Blask gwiazd odbijał się na futrach siedzących samotnie kotów. Czarna jak noc kotka była widoczna tylko dzięki błękitnym oczom, a duży rudy kocur miał pazury, których bał się każdy klanowy kot.
- Och, Płomienna Burzo - wyszeptała kotka - kocham cię, ale co będzie, jeśli się dowiedzą? Musimy uciec.
- Ale kiedy? I jak powiemy to naszym klanom? Jeśli nas na tym przyłapią? Nocny Ogonie, jesteś zastępczynią Klanu Dymu. Mogą cię zabić, jeśli się dowiedzą.
- Nie... Nie dowiedzą się. - Wymruczała Nocny Ogon.
Świtało, gdy zastępczyni Klanu Dymu wyszła z legowiska. Rozejrzała się po pobliźnionych pyskach pobratymców i zaczęła organizować patrole.
- Krwawy Pazur, Jaskierowy Kieł, Orli Szpon - Miauknęła pewnym siebie tonem - pójdziecie na patrol na granicę z Klanem Liści. Podniebny Ogonie, zabierz ze sobą Ryżową Łapę i Fiołkowego Płatka na polowanie. Ja, Mroczne Serce i Wężowa Łapa pójdziemy na granicę z Klanem Ognia.
Kotka wyszła z obozu i skierowała się w miejsce przy granicy wrogiego klanu, gdzie wszędzie rosły jeżyny.

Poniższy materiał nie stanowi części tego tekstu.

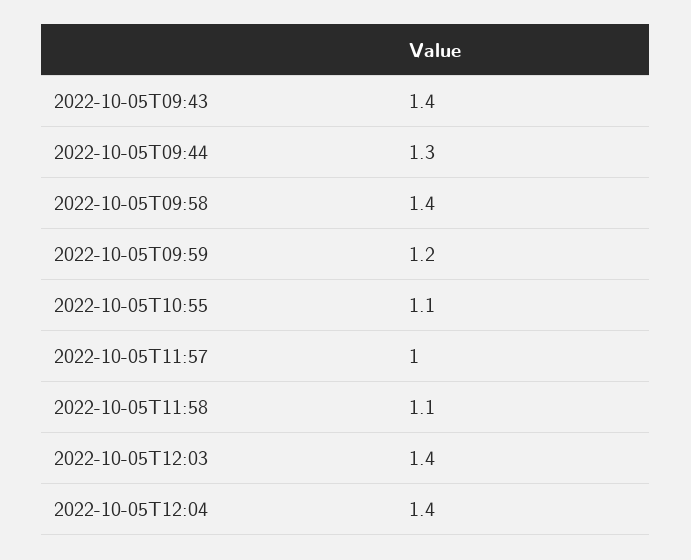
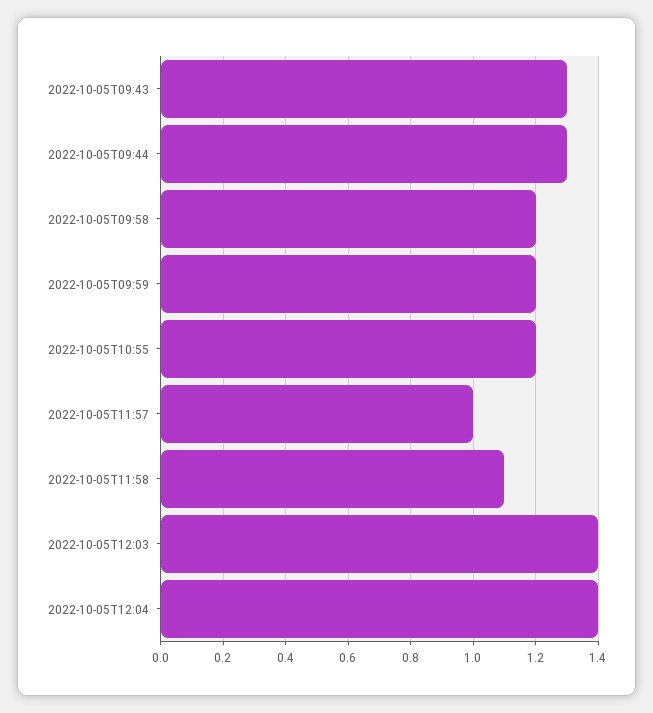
2022-10-05T09:43: 1.4 -> 1.3
2022-10-05T09:58: 1.4 -> 1.2
2022-10-05T10:55: 1.1 -> 1.2

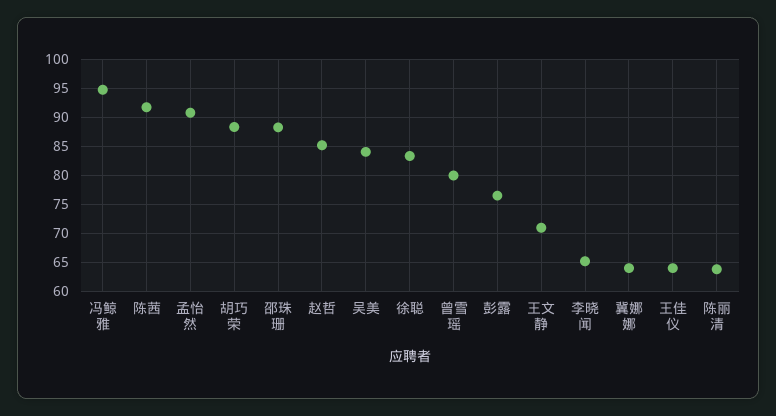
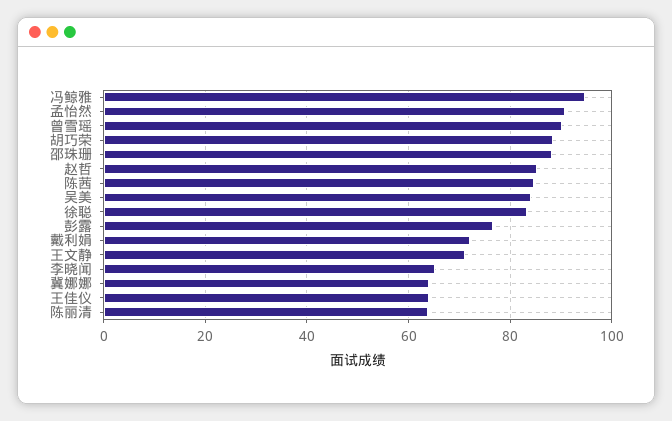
陈茜: 92.5 -> 84
曾雪瑶: 80 -> 90
戴利娟: none -> 72

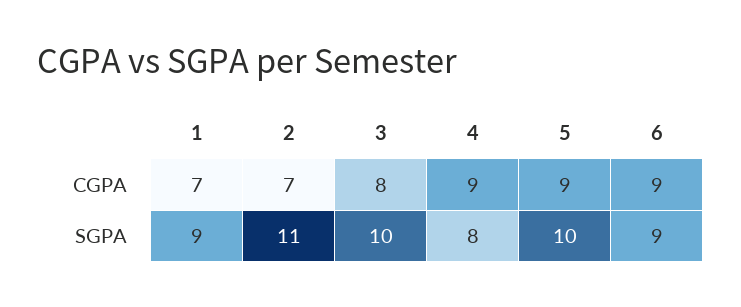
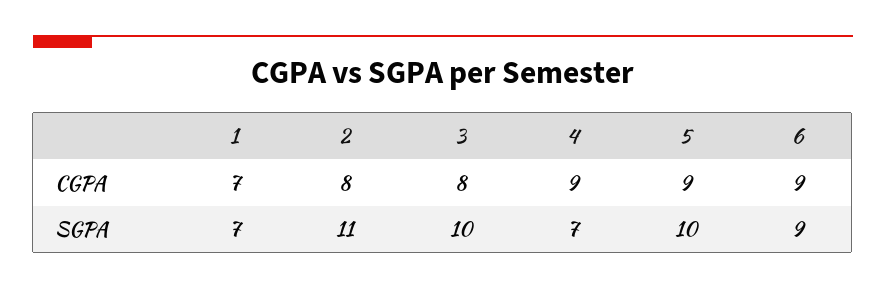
2, CGPA: 7 -> 8
1, SGPA: 9 -> 7
4, SGPA: 8 -> 7

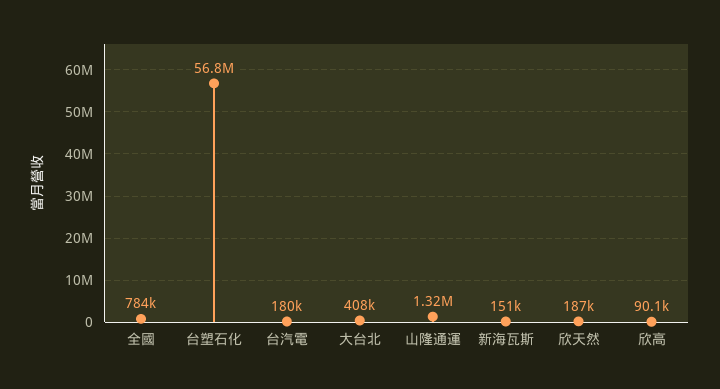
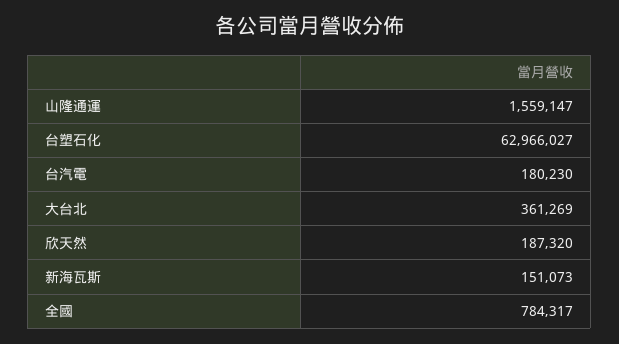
台塑石化: 56800000 -> 62966027
大台北: 408000 -> 361269
山隆通運: 1320000 -> 1559147
欣高: 90100 -> none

- Wężowa Łapo, odnów oznaczenia. - mruknęła, odganiając ucznia ogonem. - Nie, ty zostajesz. - warknęła na Mroczne Serce.
- Odchodzę - miauknęła do zaskoczonego partnera. - Jeśli chcesz, mozesz pójść ze mną, lecz to tylko przysporzy ci zmartwień.
- Nie możesz mnie opuścić!
- Ależ mogę.
Zraniony kocur zatopił się we własnych myślach, próbując zrozumieć decyzję ukochanej. Po chwili wysprostował się.
- Masz partnera z poza Klanu, tak?
- Ja...
- Więc odejdź. Nie będę cię zatrzymywał.